**Requirement:** Once the line containing "wine bottle: present [1085,557,1105,627]" is found in the records below, return it and each following line exactly, up to and including the line containing "pouf: none [988,656,1067,706]", and nothing else.

**Available records:**
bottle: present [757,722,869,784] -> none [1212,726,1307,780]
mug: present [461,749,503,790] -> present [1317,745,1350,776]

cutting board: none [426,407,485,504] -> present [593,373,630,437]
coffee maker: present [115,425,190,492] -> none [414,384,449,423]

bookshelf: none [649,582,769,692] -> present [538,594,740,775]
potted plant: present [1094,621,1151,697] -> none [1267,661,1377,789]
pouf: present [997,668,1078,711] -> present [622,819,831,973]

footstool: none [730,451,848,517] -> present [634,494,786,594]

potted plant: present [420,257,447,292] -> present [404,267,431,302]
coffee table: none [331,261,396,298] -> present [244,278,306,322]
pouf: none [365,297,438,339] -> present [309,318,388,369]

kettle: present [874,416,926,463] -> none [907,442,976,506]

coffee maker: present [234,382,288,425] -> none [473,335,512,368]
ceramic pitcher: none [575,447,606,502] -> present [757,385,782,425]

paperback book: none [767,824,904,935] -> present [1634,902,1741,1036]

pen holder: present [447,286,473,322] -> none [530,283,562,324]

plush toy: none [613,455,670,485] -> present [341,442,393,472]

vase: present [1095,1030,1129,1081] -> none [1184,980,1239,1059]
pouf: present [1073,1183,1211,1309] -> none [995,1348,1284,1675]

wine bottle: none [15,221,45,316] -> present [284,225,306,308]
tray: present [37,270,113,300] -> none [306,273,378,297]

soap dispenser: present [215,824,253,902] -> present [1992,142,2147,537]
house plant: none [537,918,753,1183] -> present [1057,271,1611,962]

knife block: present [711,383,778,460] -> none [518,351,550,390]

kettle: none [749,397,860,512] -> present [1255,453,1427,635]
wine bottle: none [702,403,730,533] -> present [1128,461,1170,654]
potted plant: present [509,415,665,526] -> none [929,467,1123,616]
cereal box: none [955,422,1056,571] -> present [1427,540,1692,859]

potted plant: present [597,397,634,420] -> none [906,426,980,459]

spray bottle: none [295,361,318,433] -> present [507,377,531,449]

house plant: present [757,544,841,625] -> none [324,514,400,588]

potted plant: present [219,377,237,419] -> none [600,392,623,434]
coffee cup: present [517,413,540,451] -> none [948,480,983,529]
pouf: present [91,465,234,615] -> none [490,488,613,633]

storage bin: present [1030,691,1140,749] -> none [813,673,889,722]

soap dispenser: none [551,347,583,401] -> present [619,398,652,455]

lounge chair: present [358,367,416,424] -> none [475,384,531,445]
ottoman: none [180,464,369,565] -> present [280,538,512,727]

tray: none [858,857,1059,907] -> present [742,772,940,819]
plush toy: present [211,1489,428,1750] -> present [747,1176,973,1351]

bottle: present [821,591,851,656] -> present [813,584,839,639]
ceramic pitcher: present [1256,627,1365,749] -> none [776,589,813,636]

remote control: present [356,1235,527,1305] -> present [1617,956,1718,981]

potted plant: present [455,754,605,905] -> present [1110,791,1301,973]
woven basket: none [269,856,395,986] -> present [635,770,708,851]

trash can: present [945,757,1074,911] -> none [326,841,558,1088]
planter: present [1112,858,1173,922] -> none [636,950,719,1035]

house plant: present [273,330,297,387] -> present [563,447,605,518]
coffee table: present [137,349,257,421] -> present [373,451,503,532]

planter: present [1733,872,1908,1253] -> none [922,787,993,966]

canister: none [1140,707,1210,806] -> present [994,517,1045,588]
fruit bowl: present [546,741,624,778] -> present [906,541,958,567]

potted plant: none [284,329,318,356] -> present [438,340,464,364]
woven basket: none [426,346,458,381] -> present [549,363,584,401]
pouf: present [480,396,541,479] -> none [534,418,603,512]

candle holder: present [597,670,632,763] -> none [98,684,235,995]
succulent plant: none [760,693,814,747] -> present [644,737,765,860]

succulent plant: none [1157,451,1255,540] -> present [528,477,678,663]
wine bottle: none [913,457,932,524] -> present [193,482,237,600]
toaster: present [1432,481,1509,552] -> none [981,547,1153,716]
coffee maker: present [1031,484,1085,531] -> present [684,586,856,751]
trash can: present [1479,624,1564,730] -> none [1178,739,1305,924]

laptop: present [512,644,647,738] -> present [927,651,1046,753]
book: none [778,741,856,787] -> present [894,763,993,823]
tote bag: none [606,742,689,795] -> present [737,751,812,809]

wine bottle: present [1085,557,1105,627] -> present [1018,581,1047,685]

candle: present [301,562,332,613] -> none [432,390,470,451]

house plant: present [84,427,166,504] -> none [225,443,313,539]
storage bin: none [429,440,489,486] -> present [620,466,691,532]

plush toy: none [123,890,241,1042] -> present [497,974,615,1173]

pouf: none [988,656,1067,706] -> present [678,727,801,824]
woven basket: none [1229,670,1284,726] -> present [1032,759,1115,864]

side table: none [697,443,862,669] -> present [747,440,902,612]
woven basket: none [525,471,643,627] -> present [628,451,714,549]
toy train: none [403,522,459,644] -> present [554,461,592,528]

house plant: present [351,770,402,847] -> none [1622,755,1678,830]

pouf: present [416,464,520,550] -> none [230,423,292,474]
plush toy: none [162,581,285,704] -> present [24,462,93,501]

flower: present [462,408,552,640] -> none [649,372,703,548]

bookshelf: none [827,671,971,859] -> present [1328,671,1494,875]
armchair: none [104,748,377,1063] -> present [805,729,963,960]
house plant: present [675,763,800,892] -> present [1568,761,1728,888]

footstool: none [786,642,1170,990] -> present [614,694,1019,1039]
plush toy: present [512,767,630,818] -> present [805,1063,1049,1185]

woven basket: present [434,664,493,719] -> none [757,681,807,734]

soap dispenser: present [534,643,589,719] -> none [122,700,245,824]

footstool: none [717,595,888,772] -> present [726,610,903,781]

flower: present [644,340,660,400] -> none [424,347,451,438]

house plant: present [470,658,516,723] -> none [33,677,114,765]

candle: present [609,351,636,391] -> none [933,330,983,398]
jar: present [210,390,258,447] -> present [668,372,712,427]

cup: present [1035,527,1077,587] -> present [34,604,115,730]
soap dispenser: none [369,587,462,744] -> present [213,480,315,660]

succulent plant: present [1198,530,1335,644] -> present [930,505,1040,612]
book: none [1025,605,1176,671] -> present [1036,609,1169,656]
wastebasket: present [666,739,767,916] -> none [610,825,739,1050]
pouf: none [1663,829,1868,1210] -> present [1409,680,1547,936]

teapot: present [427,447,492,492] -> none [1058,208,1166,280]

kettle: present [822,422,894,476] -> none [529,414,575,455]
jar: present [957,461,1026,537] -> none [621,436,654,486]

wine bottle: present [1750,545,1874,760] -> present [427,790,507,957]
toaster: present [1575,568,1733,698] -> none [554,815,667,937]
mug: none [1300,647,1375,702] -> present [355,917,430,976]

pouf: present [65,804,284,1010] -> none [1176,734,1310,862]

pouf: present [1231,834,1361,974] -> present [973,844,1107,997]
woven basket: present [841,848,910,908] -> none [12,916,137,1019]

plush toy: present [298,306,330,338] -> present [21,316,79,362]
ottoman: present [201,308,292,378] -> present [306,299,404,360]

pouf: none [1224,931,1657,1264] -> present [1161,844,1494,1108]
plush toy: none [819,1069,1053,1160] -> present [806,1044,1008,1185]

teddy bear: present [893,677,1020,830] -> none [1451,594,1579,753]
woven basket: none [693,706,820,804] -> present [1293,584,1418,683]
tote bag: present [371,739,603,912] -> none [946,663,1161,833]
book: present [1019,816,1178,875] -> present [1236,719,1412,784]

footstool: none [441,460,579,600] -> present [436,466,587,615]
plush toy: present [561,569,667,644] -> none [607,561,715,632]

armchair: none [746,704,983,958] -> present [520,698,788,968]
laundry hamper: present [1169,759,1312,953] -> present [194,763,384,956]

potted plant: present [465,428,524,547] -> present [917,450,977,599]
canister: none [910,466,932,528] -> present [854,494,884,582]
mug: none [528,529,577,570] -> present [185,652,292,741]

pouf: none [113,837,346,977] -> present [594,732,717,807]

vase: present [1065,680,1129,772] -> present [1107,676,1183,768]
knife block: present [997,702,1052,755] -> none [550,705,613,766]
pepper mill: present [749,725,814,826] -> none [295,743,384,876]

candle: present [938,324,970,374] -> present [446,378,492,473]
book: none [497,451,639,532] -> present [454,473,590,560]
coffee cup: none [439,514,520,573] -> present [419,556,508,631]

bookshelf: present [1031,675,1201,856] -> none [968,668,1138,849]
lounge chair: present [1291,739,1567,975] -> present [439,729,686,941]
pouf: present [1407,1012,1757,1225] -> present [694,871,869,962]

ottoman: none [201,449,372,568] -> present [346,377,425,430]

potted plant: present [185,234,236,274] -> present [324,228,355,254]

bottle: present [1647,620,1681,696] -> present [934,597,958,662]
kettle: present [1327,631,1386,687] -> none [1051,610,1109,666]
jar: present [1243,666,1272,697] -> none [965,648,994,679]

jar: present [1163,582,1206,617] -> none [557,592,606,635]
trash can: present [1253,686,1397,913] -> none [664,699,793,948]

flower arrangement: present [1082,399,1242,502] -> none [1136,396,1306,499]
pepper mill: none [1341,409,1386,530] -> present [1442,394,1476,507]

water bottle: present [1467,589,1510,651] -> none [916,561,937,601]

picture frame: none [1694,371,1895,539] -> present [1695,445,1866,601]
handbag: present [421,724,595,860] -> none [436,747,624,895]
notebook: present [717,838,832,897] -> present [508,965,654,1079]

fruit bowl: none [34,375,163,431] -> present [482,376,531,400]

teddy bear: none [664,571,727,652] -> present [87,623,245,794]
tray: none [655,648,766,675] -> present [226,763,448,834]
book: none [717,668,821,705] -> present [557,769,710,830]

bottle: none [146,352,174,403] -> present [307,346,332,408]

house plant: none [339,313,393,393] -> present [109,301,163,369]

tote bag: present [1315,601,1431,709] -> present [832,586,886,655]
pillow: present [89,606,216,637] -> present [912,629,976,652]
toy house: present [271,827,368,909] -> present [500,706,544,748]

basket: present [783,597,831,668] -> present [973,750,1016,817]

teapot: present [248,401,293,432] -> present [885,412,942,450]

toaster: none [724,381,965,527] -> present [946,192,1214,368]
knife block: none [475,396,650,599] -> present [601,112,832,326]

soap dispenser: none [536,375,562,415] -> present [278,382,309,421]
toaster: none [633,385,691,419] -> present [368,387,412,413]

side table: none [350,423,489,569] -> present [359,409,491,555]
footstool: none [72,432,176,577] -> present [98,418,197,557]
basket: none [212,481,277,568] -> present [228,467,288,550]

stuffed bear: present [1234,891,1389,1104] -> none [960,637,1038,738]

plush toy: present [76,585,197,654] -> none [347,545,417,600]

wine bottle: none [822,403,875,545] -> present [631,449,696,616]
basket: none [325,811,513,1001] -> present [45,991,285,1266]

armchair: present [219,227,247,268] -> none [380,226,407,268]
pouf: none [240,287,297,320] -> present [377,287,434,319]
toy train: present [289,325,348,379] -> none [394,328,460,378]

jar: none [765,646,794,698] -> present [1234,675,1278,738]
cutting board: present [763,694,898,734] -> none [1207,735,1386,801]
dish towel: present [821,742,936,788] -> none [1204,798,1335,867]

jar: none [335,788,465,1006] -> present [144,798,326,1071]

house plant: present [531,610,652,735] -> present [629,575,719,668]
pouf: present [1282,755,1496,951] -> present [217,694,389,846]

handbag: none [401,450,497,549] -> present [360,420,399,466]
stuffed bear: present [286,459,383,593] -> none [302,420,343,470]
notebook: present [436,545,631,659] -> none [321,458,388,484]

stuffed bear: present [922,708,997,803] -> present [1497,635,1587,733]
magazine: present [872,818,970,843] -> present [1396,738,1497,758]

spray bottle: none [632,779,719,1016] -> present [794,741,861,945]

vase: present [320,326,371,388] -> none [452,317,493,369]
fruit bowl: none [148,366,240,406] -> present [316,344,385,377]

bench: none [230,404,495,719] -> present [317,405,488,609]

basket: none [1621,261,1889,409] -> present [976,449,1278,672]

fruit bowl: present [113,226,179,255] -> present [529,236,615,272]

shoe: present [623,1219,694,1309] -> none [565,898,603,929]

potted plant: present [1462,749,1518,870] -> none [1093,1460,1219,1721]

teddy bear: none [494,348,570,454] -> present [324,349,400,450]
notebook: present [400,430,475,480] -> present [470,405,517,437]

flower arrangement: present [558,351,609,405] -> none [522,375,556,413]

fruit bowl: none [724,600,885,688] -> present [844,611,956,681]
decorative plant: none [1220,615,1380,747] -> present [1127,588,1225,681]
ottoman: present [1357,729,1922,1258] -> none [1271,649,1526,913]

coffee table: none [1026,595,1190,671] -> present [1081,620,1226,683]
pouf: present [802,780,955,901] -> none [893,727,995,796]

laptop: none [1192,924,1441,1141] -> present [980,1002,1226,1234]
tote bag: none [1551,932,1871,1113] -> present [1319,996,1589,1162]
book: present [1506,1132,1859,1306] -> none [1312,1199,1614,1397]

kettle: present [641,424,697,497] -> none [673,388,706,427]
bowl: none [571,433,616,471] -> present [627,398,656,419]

**Answer below:**
wine bottle: present [1085,557,1105,627] -> present [1018,581,1047,685]

candle: present [301,562,332,613] -> none [432,390,470,451]

house plant: present [84,427,166,504] -> none [225,443,313,539]
storage bin: none [429,440,489,486] -> present [620,466,691,532]

plush toy: none [123,890,241,1042] -> present [497,974,615,1173]

pouf: none [988,656,1067,706] -> present [678,727,801,824]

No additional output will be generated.